**Source text**
People passionate about nature

Least Flycatcher

Above: Least Flycatcher (photo by Peter Taylor)

What does it look like?

The Least Flycatcher belongs the genus Empidonax, probably the most difficult group of birds in North America to identify. All are about chickadee-sized, with olive-brown upperparts, paler underparts and double wingbars. Four species of empid occur in Manitoba, of which the Least Flycatcher is the commonest and most widespread. It is best identified by its voice – a sharp “chebek” - and its habitat: deciduous and mixed woodlands, riverbottom forest and farmbluffs.

Does it migrate?

Being an insect eater, all Empidonax flycatchers in Manitoba have to spend the winter in warmer climes. The Least Flycatcher migrates away in August and September to Mexico and Central America and returns in May.

Above: Least Flycatcher (photo by Peter Taylor)

Where does it live?

This flycatcher is found throughout Manitoba, albeit rarely as far north as the Hudson Bay coast. It is most common in the southern third of the province, although less so in extensive farmland, where it is limited by a lack of woodland.

Where can I see it?

It is easiest to see this empid during migration, in city parks, along riverbanks and lake shores. In summertime some of the highest breeding densities anywhere are along the south shore of Lake Manitoba – Delta is a good location.

Above: Least Flycatcher (photo by Peter Taylor)


As an insect eater, this species is under threat from pesticides throughout its range. In addition, loss of habitat in the winter range poses a threat. Although the species has declined in numbers over its range in Canada, in Manitoba numbers have remained stable.

Did you know?

Much research into the Least Flycatcher has taken place at the former University of Manitoba Field Station at Delta. The loss of this facility due to severe storm damage a number of years ago is lamentable, as was the decision not to rebuild.

**Your assignment**
Which headings in the Least Flycatcher page end with a question mark?

**Data supplied**

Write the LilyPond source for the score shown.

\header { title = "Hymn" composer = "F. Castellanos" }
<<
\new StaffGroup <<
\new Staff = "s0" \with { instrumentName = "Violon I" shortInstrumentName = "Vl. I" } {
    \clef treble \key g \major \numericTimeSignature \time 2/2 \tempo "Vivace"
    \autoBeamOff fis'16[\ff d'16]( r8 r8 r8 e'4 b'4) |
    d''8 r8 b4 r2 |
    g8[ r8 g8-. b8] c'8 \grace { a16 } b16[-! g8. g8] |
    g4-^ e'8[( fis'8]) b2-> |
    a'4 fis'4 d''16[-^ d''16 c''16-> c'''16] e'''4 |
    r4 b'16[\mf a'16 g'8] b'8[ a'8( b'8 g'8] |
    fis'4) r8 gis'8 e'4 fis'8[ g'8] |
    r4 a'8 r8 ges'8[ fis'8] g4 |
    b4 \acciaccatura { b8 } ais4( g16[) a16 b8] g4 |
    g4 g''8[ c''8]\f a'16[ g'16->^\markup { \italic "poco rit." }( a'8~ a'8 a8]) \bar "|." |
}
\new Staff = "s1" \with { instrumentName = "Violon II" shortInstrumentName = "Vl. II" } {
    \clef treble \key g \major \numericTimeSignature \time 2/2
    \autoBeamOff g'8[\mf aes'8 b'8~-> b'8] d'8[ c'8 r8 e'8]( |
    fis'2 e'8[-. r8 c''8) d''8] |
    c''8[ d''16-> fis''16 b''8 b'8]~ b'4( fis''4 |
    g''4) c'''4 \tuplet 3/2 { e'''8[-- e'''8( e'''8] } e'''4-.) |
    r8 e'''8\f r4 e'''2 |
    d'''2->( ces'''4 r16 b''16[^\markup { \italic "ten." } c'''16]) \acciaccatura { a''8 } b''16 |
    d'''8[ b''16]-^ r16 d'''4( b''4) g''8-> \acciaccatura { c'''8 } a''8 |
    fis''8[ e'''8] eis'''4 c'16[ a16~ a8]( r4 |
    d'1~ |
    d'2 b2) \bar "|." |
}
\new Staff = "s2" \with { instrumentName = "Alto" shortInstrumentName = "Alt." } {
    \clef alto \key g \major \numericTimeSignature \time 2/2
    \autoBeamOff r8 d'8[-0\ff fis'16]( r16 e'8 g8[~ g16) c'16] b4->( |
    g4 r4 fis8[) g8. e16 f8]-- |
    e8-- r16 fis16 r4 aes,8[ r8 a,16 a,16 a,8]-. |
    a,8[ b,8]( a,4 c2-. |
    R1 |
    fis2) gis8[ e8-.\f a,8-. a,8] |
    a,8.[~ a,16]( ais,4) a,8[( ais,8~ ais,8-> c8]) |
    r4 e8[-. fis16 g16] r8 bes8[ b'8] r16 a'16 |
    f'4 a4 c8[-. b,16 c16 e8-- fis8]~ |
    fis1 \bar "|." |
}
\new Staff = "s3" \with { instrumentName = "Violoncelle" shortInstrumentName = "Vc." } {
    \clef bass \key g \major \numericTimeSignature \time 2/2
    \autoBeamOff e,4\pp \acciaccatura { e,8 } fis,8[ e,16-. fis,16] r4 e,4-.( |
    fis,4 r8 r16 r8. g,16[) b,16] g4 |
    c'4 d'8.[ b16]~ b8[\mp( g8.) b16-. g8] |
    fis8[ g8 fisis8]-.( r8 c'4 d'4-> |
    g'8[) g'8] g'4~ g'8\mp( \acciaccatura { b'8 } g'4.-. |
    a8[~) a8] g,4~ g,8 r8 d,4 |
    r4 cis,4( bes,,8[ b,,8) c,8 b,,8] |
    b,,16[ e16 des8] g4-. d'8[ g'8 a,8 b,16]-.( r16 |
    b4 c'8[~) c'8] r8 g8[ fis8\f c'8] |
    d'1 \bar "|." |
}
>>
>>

**Solved exercise**
- What does it look like?
- Does it migrate?
- Where does it live?
- Where can I see it?
- Did you know?